DBM is a form of allograft created from cadaveric bone without the mineral content and the risk of disease transmission. The remaining type I collagen and non-collagenous proteins can serve as an osteoconductive scaffold [3]. It also has been demonstrated to be osteoinductive, or capable of inducing bone formation in heterotopic sites [17]. Compared to recombinant growth factors, it is relatively less expensive and unlimited in quantity. DBM has some shortcomings, including its highly variable osteoinductive properties and possible nephrotoxicity in animal studies [3]. The products of different manufacturing companies, even of the same manufacturer, may contain variability of growth factors for osteoinductive properties. Bae et al. found significant lot-to-lot variability in bone morphogenetic protein concentrations, which resulted in variable rates of fusion in vivo [18]. In the current study, the authors did not use DBM alone for posterolateral fusion. All lots of commercially available DBM putty are tested for inductivity prior to release by manufacturing company. The testing methods have been correlated with new bone formation in athymic rat models, which is widely considered the gold standard for assessing the osteoiductivity of a material [19].
In addition, the hydroxyapatite-β-tricalcium phosphate granules used in the current study also provided the property of the osteoconductive scaffold that facilitated the fusion mass formation. In our previous study and as other literatures showed, the calcium sulfate or hydroxyapatite-β-tricalcium phosphate granules combined with ALB provided equivalent bone formation and fusion success to AIBG for one- or two-level short instrumented posterolateral fusion [4, 20]. These osteoconductive materials resorb completely as newly formed bone remodels and allow blood vessels and osteogenic cells in-growth [21]. ALB is an autogenous bone graft harvested from the posterior elements in the spine structure including lamina, facet joint and spinal processes. Theoretically, it may provide osteogenic cells and osteoinductive and osteoconductive functions although the ALB bone chips are mainly cortical in nature. The DBM provides osteoinductive and osteoconductive functions. The hydroxyapatite-β-tricalcium phosphate granules provide osteoconductive function. In combination with ALB, DBM and synthetic osteoconductive materials, these composites may provide an adequate amount of bone graft with all three components of bone formation for long multi-level posterolateral spine fusion.

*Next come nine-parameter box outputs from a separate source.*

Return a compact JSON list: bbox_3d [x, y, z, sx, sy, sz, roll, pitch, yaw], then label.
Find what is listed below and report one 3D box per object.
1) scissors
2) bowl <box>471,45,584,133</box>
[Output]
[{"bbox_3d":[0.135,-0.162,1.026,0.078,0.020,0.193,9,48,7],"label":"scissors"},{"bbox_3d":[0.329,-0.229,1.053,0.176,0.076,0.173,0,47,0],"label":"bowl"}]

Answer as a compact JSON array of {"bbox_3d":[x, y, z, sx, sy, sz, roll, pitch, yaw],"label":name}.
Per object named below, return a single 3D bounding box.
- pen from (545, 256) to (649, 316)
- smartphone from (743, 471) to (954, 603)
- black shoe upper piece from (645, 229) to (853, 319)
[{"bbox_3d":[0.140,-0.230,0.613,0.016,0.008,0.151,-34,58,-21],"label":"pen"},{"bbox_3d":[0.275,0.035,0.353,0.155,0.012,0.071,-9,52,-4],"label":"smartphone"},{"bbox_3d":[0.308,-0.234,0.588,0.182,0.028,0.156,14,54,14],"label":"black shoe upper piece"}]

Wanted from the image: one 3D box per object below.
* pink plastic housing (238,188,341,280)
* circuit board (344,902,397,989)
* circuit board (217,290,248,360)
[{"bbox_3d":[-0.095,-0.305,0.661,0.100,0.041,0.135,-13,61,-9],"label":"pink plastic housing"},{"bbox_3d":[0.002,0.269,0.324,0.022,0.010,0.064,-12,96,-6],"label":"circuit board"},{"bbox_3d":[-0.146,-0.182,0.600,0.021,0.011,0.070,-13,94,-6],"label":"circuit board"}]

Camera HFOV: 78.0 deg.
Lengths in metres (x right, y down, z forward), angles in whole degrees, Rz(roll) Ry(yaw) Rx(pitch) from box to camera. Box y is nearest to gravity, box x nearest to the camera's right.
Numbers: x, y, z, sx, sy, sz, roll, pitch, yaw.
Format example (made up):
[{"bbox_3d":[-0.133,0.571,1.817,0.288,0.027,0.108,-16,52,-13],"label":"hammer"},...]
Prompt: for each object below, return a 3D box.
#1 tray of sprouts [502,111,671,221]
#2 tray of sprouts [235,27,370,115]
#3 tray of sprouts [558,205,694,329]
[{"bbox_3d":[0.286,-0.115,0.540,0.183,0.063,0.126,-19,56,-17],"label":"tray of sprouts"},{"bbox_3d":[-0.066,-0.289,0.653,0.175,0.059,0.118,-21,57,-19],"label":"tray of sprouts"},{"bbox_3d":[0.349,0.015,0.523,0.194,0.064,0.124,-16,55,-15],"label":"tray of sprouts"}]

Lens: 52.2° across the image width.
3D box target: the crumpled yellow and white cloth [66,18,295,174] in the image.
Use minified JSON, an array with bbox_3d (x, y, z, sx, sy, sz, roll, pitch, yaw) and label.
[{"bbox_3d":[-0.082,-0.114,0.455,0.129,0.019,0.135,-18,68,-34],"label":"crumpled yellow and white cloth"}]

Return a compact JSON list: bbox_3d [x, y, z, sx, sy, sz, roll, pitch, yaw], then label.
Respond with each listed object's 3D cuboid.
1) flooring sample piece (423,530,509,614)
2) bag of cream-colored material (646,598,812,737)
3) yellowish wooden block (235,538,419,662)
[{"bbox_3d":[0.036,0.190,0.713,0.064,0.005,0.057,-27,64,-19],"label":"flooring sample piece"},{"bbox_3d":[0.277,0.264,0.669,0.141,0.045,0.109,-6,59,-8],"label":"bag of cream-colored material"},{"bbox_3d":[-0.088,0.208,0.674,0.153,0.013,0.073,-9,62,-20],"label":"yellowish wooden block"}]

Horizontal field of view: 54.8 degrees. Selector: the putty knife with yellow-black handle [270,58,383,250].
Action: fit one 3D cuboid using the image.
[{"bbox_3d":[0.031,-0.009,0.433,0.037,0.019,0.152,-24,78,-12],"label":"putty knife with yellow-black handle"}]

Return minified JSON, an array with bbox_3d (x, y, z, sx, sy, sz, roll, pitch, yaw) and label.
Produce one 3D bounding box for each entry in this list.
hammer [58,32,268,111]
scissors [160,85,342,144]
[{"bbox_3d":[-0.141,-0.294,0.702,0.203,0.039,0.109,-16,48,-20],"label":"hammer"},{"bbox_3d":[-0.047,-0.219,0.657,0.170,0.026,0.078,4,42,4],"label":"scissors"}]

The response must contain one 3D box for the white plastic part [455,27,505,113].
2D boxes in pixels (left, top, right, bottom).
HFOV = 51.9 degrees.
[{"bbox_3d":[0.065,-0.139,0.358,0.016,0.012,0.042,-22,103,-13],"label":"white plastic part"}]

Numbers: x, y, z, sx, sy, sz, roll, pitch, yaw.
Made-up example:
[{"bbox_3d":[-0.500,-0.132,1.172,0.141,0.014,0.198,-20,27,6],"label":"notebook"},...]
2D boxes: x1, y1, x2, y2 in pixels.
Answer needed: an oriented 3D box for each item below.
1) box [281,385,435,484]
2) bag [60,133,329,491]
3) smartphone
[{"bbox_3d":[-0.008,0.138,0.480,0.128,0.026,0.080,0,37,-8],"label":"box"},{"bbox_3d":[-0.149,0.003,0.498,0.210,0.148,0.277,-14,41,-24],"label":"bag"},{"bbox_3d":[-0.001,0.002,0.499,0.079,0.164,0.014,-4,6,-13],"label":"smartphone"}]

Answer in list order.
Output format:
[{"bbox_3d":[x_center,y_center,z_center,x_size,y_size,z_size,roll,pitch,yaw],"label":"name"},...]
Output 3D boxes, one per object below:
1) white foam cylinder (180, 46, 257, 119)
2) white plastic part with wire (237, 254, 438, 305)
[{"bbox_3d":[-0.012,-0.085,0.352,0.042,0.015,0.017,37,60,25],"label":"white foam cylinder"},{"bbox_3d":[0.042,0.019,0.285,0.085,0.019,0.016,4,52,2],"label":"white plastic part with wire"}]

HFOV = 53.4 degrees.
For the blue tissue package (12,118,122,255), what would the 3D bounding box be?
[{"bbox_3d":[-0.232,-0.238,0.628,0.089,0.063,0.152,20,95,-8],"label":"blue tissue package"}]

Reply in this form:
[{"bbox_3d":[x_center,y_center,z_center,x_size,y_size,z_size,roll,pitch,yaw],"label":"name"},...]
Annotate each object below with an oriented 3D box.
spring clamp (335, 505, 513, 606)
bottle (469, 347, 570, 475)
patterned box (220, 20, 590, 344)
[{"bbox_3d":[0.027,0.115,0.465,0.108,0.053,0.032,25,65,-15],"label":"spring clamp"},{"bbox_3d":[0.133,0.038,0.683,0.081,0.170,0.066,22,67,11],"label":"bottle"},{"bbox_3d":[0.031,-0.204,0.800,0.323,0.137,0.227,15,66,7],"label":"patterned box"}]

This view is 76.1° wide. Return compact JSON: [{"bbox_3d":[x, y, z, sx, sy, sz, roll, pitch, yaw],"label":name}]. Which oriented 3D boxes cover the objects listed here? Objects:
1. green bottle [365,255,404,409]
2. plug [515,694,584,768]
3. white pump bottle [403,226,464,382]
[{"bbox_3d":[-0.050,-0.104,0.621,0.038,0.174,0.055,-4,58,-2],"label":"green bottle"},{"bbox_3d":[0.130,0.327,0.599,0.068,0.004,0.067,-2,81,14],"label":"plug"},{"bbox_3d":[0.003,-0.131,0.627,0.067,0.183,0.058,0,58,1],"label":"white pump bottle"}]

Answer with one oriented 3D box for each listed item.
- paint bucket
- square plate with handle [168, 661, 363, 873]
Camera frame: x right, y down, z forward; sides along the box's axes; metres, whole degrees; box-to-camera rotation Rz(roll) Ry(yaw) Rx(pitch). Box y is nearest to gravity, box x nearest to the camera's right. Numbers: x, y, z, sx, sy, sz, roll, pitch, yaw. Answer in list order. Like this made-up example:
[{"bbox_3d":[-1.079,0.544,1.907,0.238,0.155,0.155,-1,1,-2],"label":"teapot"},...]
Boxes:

This study had some limitations. First, using plain radiographs alone to determine the status of posterolateral spine fusion is still questionable. The use of CT scans with sagittal, coronal and 3-dimensional reconstruction is suggested to improve the accuracy of fusion evaluation. However, using CT scans increases the amounts of radiation to which the patient is subjected and not every patient would consent to CT scans examination. Second, the current study is retrospective and not randomized. The sample size is relatively small and not large enough to detect the difference. However, the present study has the advantage of consistency between the two groups. The included patients were in a consecutive series before and after the availability of DBM in our hospital. The two groups examined here appear comparable in terms of the fusion success since the demographic data between groups were similar. All the operative procedures and follow-ups were performed at a single institution and by the same surgeon, this study eliminated possible differences in surgical technique and had excellent compliance with follow-up. Since all the patients had been followed up on for at least 18 months, we could use the 12-month plain radiographs for fusion status evaluation and comparison.